In the records below, find the line containing "mangler eller i", then print it and every following line exactly, through the last, without pictures.

[GIVEN RECORDS Boundary: Start]

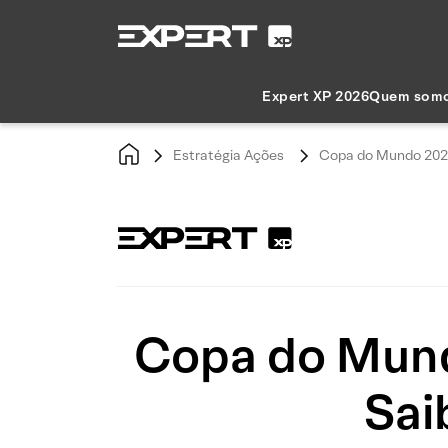
Expert XP 2026
Quem som
Estratégia Ações
Copa do Mundo 2026:
Copa do Mundo
Sai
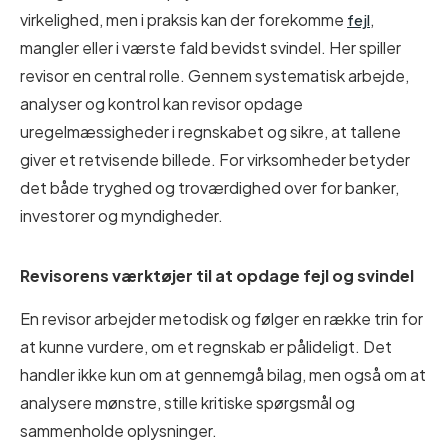
virkelighed, men i praksis kan der forekomme
,
fejl
mangler eller i værste fald bevidst svindel. Her spiller
revisor en central rolle. Gennem systematisk arbejde,
analyser og kontrol kan revisor opdage
uregelmæssigheder i regnskabet og sikre, at tallene
giver et retvisende billede. For virksomheder betyder
det både tryghed og troværdighed over for banker,
investorer og myndigheder.
Revisorens værktøjer til at opdage fejl og svindel
En revisor arbejder metodisk og følger en række trin for
at kunne vurdere, om et regnskab er pålideligt. Det
handler ikke kun om at gennemgå bilag, men også om at
analysere mønstre, stille kritiske spørgsmål og
sammenholde oplysninger.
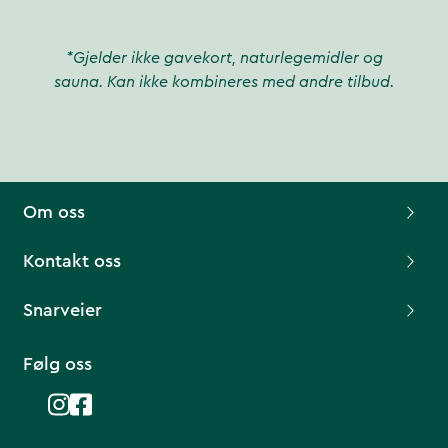
*Gjelder ikke gavekort, naturlegemidler og
sauna. Kan ikke kombineres med andre tilbud.
Om oss
Kontakt oss
Snarveier
Følg oss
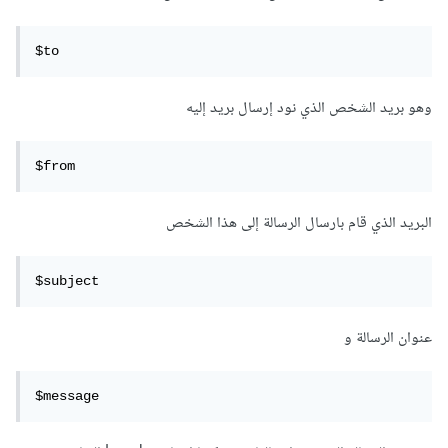
$to
وهو بريد الشخص الذي نود إرسال بريد إليه
$from
البريد الذي قام بارسال الرسالة إلى هذا الشخص
$subject
عنوان الرسالة و
$message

[GIVEN RECORDS Boundary: End]

### COMPLETED TASK
mangler eller i værste fald bevidst svindel. Her spiller
revisor en central rolle. Gennem systematisk arbejde,
analyser og kontrol kan revisor opdage
uregelmæssigheder i regnskabet og sikre, at tallene
giver et retvisende billede. For virksomheder betyder
det både tryghed og troværdighed over for banker,
investorer og myndigheder.
Revisorens værktøjer til at opdage fejl og svindel
En revisor arbejder metodisk og følger en række trin for
at kunne vurdere, om et regnskab er pålideligt. Det
handler ikke kun om at gennemgå bilag, men også om at
analysere mønstre, stille kritiske spørgsmål og
sammenholde oplysninger.
*Gjelder ikke gavekort, naturlegemidler og
sauna. Kan ikke kombineres med andre tilbud.
Om oss
Kontakt oss
Snarveier
Følg oss
$to
وهو بريد الشخص الذي نود إرسال بريد إليه
$from
البريد الذي قام بارسال الرسالة إلى هذا الشخص
$subject
عنوان الرسالة و
$message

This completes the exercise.